La revue Europe a publié récemment un dossier consacré à cet important poète russe beaucoup trop méconnu. Poezibao reviendra prochainement sur cette publication, dans un entretien avec Jean-Baptiste Para.
Hier, comme je méditais sur la mort
Hier, comme je méditais sur la mort
Mon âme soudain s’est raidie
Jour de tristesse ! Dans la pénombre des bois
L’antique nature a fixé son regard sur moi.
L’angoisse de la séparation était si insupportable
Qu’elle m’a percé le cœur et qu’à ce moment
Tout est devenu audible : le chant nocturne de l’herbe,
Les paroles de l’eau, le cri minéral de la pierre.
Vivant, j’ai erré dans les pâtures
Et me suis dirigé sans crainte au fond des bois.
En colonnes transparentes les pensées des morts
S’élevaient jusqu’au ciel autour de moi.
On entendait la voix de Pouchkine au-dessus du feuillage,
Les oiseaux de Khlebnikov pépiaient au bord de l’eau.
J’ai rencontré une pierre impassible
Où se faisait jour le visage de Skovoroda1.

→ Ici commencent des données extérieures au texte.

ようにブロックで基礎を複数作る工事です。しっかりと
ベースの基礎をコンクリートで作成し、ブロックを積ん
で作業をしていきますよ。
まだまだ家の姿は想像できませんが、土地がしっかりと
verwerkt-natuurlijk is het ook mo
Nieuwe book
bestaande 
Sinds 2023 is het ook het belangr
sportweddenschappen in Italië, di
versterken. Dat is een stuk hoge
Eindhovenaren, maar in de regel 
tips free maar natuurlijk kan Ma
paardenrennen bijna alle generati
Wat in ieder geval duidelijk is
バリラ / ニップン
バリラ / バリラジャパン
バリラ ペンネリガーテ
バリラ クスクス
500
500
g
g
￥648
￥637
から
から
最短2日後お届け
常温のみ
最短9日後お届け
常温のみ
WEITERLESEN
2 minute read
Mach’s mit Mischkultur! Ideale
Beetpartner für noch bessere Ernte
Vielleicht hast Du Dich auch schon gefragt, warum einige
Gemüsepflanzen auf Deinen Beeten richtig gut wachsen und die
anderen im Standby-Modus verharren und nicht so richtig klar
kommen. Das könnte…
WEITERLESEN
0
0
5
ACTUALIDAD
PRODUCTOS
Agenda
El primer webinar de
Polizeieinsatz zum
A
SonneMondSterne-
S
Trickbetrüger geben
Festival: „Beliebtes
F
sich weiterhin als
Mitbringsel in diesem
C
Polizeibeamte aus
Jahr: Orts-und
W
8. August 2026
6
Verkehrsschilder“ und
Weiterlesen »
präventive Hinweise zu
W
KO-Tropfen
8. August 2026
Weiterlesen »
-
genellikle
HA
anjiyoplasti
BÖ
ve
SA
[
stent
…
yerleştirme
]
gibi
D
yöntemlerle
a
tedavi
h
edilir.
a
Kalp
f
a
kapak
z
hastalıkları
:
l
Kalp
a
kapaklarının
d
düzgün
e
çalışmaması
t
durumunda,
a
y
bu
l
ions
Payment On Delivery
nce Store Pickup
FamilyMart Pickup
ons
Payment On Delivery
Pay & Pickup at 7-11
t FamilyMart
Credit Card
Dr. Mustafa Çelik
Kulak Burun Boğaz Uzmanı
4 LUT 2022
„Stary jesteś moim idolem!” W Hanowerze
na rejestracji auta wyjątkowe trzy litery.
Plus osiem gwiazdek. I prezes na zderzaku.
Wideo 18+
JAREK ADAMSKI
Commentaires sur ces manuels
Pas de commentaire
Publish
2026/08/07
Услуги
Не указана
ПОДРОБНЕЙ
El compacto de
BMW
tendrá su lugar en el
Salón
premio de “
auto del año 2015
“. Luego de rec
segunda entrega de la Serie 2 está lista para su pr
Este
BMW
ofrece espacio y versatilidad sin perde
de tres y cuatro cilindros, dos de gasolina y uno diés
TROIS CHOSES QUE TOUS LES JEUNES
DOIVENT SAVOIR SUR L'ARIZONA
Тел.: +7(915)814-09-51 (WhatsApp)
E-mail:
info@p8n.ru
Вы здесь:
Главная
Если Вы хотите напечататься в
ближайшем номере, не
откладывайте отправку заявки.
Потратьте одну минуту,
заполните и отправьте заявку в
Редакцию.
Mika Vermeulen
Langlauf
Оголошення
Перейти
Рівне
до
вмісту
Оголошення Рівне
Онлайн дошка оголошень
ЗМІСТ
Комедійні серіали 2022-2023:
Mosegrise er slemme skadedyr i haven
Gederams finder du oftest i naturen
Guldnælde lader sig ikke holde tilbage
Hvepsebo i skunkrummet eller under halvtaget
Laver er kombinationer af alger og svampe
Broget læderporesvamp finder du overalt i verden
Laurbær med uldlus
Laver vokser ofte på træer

Il me fut donné de voir toutes les créatures,
Tous les peuples dépositaires de la vie impérissable,
Et moi-même je n’étais pas un enfant de la nature,
Mais sa pensée fluide, son esprit mouvant.
1936
Nikolaï Zabolotski, « La Fille laide et autres poèmes » in Revue Europe, numéro 986-987, juin-juillet 2011, p. 249
Hryhorii Skovoroda (1722-1794), poète et philosophe ukrainien. Considérée comme hérétique, son œuvre ne fut publiés qu’après sa mort et exerça une influence déterminante sur la pensée russe.